(Passage to read):

· · · ·

For the community, closed systems that achieve remarkable benchmarks are simultaneously inspiring and frustrating. The benchmark number gets published, but the methodology that produced it can’t be built on, audited, adapted, or reproduced. Leanstral’s miniF2F scores are more modest than DeepSeek-Prover’s 60%, which is itself far below AlphaProof’s IMO performance. But Leanstral is fully open, and that’s a different kind of value.
The history of the field shows why this matters. GPT-f (OpenAI, 2020) proved transformers could do useful premise selection for Metamath proofs. That paper was open. The broader community built on it. HyperTree Proof Search (Meta AI, 2022) applied MCTS to Lean 3 with a transformer policy network. That paper described the approach in detail. LeanDojo and ReProver built on those ideas and released their code and data. Leanstral continues that lineage. The closed AlphaProof result sits outside it, impressive but not directly buildable-upon.
Where the Problems Still Are
MiniF2F is increasingly saturated for strong systems, which is a sign that the benchmark was well-constructed but not that the problem is solved. The harder challenges are clearer now than they were two years ago.
Proofs requiring hundreds of tactic steps remain largely out of reach for pure search-based approaches. The issue is not raw intelligence but proof decomposition: a human mathematician facing a hard theorem doesn’t try to find the proof in one long tactic sequence. They introduce intermediate lemmas, build up theory, and structure the proof hierarchically. Teaching an AI agent to decide when to introduce a have step (an intermediate claim) versus continuing toward the main goal is a planning problem at a different level from tactic generation.
Autoformalization, translating informal mathematical prose into formal Lean 4 statements, is still largely unsolved at scale. This is the practical barrier to broader use: most mathematical knowledge lives in papers written in LaTeX and natural language, not in Lean source files. Draft, Sketch, Prove made progress by using informal proofs as intermediate representations, but the gap between a LaTeX proof and a verifiable Lean 4 proof remains wide for anything beyond undergraduate mathematics.

· · · ·

(Task requirements):
(a) According to the passage, what did HyperTree Proof Search apply MCTS to?
(b) Please repeat the passage word for word, from "Proofs requiring hundreds" up to and including "from tactic generation.".
These records come from a separate source.

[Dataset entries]
· · · ·

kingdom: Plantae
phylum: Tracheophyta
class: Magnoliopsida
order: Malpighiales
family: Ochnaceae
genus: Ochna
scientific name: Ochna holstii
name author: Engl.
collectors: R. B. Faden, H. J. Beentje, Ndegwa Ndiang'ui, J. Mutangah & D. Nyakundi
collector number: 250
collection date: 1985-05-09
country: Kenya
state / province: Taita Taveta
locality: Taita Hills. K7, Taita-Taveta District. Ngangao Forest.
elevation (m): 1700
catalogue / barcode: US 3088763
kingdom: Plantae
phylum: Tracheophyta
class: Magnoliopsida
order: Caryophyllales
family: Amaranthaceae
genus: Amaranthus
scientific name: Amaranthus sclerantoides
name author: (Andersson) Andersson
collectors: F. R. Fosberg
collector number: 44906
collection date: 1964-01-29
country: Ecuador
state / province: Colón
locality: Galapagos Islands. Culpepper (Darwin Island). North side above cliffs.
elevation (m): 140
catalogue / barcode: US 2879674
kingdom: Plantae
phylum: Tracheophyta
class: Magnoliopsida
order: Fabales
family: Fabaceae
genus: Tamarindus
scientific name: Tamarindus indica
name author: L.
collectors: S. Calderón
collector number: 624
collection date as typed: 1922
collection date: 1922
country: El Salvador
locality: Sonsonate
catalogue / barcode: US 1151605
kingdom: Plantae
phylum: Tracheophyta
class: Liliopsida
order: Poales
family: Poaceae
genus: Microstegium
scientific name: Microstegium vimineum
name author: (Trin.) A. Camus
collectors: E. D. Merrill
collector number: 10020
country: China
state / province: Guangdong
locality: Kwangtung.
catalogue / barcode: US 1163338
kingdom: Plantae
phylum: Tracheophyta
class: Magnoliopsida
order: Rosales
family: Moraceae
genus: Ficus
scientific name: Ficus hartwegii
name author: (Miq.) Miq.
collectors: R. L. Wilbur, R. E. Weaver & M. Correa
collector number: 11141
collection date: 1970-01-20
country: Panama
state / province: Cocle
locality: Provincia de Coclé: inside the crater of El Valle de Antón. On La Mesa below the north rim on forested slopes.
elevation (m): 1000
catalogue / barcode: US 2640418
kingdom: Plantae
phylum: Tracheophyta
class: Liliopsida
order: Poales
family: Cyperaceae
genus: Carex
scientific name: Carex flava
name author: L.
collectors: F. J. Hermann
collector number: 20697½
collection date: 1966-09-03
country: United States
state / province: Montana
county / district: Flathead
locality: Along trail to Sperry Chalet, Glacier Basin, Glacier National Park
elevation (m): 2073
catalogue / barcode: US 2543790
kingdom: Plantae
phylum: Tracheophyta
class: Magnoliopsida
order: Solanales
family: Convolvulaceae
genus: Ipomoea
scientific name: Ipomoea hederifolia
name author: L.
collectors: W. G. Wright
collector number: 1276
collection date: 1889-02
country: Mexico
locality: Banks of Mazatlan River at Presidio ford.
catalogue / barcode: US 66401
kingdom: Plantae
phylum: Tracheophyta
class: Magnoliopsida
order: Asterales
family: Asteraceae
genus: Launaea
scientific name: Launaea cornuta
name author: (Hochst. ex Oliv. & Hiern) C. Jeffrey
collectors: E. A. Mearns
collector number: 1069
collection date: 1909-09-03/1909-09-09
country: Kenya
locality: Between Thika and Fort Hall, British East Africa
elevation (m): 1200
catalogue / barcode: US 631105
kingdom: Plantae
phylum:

· · · ·

(Solutions to the exercise):
(a) Lean 3, with a transformer policy network.

(b)
Proofs requiring hundreds of tactic steps remain largely out of reach for pure search-based approaches. The issue is not raw intelligence but proof decomposition: a human mathematician facing a hard theorem doesn’t try to find the proof in one long tactic sequence. They introduce intermediate lemmas, build up theory, and structure the proof hierarchically. Teaching an AI agent to decide when to introduce a have step (an intermediate claim) versus continuing toward the main goal is a planning problem at a different level from tactic generation.